■ Your instructions ■
Take the line that contains "(3,3'-diaminobenzidine) immunohistochemical staining" and all lines after it, up to and including the last line of the data, and write them out exactly; nothing else belongs in the answer.

(Stored data Opens)

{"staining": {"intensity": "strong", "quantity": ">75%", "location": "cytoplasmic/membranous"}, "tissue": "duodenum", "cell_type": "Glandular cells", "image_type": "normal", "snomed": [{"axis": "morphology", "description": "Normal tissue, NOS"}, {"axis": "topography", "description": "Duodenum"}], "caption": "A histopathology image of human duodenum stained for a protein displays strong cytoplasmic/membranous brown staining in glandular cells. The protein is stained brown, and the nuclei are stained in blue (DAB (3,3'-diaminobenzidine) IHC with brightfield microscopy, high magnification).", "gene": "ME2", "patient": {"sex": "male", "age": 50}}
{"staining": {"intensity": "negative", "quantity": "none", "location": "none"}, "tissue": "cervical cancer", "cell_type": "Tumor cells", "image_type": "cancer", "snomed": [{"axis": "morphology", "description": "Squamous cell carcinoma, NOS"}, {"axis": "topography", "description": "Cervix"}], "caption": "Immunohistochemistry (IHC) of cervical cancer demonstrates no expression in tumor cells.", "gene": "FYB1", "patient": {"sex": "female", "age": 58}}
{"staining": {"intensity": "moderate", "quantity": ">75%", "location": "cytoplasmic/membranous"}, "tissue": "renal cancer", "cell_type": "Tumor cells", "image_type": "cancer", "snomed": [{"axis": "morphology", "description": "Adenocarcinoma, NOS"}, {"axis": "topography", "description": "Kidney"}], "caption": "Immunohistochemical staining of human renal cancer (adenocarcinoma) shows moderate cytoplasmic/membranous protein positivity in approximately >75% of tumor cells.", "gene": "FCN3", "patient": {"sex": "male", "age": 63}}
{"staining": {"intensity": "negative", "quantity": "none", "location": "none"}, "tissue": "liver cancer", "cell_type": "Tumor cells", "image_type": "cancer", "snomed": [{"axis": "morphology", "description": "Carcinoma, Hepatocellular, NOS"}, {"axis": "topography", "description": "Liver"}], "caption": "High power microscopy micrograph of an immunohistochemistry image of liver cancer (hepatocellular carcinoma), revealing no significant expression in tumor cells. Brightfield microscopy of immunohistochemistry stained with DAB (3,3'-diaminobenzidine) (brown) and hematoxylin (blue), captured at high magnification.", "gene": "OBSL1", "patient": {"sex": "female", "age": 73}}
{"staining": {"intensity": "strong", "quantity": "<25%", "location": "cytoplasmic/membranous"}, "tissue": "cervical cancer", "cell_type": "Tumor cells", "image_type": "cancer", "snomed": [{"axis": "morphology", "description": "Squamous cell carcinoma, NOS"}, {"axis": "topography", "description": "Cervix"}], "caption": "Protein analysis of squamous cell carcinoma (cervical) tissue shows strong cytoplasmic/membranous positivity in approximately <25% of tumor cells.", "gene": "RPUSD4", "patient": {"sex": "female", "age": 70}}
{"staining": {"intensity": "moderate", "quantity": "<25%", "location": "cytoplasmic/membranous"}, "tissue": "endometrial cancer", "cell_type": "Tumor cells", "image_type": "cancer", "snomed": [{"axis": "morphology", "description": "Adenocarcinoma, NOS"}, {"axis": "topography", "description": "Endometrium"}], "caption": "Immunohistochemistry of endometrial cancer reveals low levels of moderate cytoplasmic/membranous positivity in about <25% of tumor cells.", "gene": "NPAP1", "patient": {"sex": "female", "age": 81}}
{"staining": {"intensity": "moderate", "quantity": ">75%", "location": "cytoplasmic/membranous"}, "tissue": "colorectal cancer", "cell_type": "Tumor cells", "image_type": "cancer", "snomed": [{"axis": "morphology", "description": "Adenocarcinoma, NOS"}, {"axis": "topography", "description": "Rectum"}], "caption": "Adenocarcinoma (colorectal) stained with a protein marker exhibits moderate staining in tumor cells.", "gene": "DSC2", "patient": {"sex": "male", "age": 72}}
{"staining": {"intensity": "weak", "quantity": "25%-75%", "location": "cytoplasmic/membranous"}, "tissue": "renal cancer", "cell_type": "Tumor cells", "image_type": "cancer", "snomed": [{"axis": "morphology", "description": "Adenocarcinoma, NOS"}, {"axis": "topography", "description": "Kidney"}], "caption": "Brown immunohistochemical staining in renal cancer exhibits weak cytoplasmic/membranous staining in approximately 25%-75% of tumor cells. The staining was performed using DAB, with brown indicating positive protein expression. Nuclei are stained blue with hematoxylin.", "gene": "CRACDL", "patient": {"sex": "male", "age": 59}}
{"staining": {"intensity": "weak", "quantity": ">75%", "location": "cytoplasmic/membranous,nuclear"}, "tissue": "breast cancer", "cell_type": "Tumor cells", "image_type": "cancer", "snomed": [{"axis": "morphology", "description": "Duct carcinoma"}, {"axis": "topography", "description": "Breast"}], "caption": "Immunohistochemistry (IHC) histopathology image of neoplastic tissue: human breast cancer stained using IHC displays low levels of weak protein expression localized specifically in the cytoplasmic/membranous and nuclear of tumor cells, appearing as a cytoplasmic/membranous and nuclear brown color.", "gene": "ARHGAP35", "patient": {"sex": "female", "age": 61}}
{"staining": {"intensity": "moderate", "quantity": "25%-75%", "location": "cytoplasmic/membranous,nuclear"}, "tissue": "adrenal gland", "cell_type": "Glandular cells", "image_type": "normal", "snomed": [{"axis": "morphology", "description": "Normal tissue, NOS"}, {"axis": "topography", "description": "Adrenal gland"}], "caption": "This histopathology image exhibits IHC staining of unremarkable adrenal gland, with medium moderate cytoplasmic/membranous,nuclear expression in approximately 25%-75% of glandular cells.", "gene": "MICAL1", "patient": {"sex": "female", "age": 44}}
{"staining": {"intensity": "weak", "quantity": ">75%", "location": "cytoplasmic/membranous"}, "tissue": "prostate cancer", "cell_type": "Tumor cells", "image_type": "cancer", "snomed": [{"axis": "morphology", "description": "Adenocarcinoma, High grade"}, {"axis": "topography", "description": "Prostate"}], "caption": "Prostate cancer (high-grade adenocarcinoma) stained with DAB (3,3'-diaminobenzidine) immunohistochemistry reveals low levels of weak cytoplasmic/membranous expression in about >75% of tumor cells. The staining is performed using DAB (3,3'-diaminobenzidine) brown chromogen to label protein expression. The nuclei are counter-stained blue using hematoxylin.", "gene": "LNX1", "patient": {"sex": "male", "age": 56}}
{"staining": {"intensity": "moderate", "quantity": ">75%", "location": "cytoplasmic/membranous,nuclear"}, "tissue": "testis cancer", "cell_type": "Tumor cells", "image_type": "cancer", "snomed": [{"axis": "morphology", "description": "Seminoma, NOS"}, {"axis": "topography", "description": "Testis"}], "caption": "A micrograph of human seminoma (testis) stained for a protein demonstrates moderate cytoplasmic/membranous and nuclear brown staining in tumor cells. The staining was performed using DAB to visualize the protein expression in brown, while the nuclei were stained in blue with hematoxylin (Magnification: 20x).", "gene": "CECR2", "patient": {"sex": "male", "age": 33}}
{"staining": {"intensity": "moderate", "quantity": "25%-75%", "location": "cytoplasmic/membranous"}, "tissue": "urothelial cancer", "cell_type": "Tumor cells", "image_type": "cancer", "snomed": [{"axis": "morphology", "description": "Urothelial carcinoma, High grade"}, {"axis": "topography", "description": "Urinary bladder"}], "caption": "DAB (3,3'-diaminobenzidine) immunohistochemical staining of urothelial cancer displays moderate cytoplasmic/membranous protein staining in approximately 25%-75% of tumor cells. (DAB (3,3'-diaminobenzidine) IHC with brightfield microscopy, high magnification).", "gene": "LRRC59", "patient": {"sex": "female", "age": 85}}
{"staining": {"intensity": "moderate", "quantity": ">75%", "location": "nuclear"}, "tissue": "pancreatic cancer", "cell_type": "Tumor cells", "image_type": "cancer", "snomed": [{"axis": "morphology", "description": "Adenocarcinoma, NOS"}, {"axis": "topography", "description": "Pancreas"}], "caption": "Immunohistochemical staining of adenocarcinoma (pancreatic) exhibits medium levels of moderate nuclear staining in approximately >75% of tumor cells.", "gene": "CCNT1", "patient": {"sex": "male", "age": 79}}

(Stored data Closes)

■ Output ■
{"staining": {"intensity": "moderate", "quantity": "25%-75%", "location": "cytoplasmic/membranous"}, "tissue": "urothelial cancer", "cell_type": "Tumor cells", "image_type": "cancer", "snomed": [{"axis": "morphology", "description": "Urothelial carcinoma, High grade"}, {"axis": "topography", "description": "Urinary bladder"}], "caption": "DAB (3,3'-diaminobenzidine) immunohistochemical staining of urothelial cancer displays moderate cytoplasmic/membranous protein staining in approximately 25%-75% of tumor cells. (DAB (3,3'-diaminobenzidine) IHC with brightfield microscopy, high magnification).", "gene": "LRRC59", "patient": {"sex": "female", "age": 85}}
{"staining": {"intensity": "moderate", "quantity": ">75%", "location": "nuclear"}, "tissue": "pancreatic cancer", "cell_type": "Tumor cells", "image_type": "cancer", "snomed": [{"axis": "morphology", "description": "Adenocarcinoma, NOS"}, {"axis": "topography", "description": "Pancreas"}], "caption": "Immunohistochemical staining of adenocarcinoma (pancreatic) exhibits medium levels of moderate nuclear staining in approximately >75% of tumor cells.", "gene": "CCNT1", "patient": {"sex": "male", "age": 79}}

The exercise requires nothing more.